DATA FOR THIS TASK:
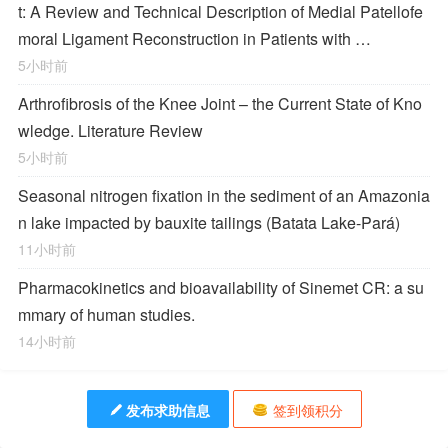
t: A Review and Technical Description of Medial Patellofe
moral Ligament Reconstruction in Patients with …
5小时前
Arthrofibrosis of the Knee Joint – the Current State of Kno
wledge. Literature Review
5小时前
Seasonal nitrogen fixation in the sediment of an Amazonia
n lake impacted by bauxite tailings (Batata Lake-Pará)
11小时前
Pharmacokinetics and bioavailability of Sinemet CR: a su
mmary of human studies.
14小时前
发布求助信息
签到领积分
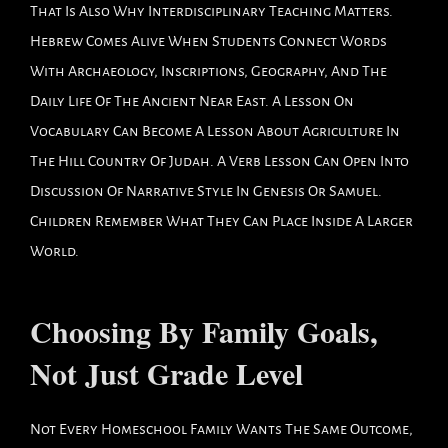
That Is Also Why Interdisciplinary Teaching Matters.
Hebrew Comes Alive When Students Connect Words
With Archaeology, Inscriptions, Geography, And The
Daily Life Of The Ancient Near East. A Lesson On
Vocabulary Can Become A Lesson About Agriculture In
The Hill Country Of Judah. A Verb Lesson Can Open Into
Discussion Of Narrative Style In Genesis Or Samuel.
Children Remember What They Can Place Inside A Larger
World.
Choosing By Family Goals,
Not Just Grade Level
Not Every Homeschool Family Wants The Same Outcome,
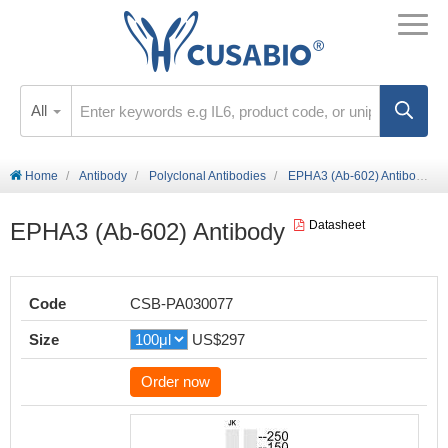
All
Home
Antibody
Polyclonal Antibodies
EPHA3 (Ab-602) Antibody
EPHA3 (Ab-602) Antibody
Datasheet
Code
CSB-PA030077
Size
US$297
Order now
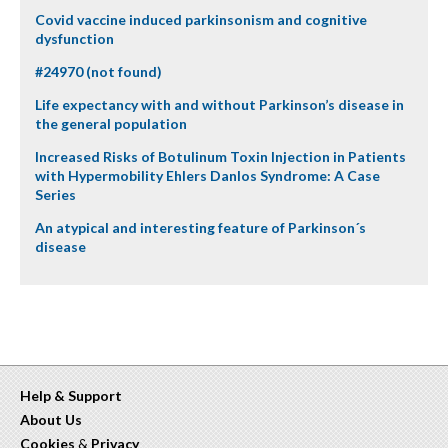
Covid vaccine induced parkinsonism and cognitive
dysfunction
#24970 (not found)
Life expectancy with and without Parkinson’s disease in
the general population
Increased Risks of Botulinum Toxin Injection in Patients
with Hypermobility Ehlers Danlos Syndrome: A Case
Series
An atypical and interesting feature of Parkinson´s
disease
Help & Support
About Us
Cookies
&
Privacy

TASK TO COMPLETE: The lines from the start of the records above through the line that holds "Covid vaccine induced" are to be copied exactly, both ends included, and no pictures are to be copied.

SOLUTION TO THE EXERCISE:
t: A Review and Technical Description of Medial Patellofe
moral Ligament Reconstruction in Patients with …
5小时前
Arthrofibrosis of the Knee Joint – the Current State of Kno
wledge. Literature Review
5小时前
Seasonal nitrogen fixation in the sediment of an Amazonia
n lake impacted by bauxite tailings (Batata Lake-Pará)
11小时前
Pharmacokinetics and bioavailability of Sinemet CR: a su
mmary of human studies.
14小时前
发布求助信息
签到领积分
That Is Also Why Interdisciplinary Teaching Matters.
Hebrew Comes Alive When Students Connect Words
With Archaeology, Inscriptions, Geography, And The
Daily Life Of The Ancient Near East. A Lesson On
Vocabulary Can Become A Lesson About Agriculture In
The Hill Country Of Judah. A Verb Lesson Can Open Into
Discussion Of Narrative Style In Genesis Or Samuel.
Children Remember What They Can Place Inside A Larger
World.
Choosing By Family Goals,
Not Just Grade Level
Not Every Homeschool Family Wants The Same Outcome,
All
Home
Antibody
Polyclonal Antibodies
EPHA3 (Ab-602) Antibody
EPHA3 (Ab-602) Antibody
Datasheet
Code
CSB-PA030077
Size
US$297
Order now
Covid vaccine induced parkinsonism and cognitive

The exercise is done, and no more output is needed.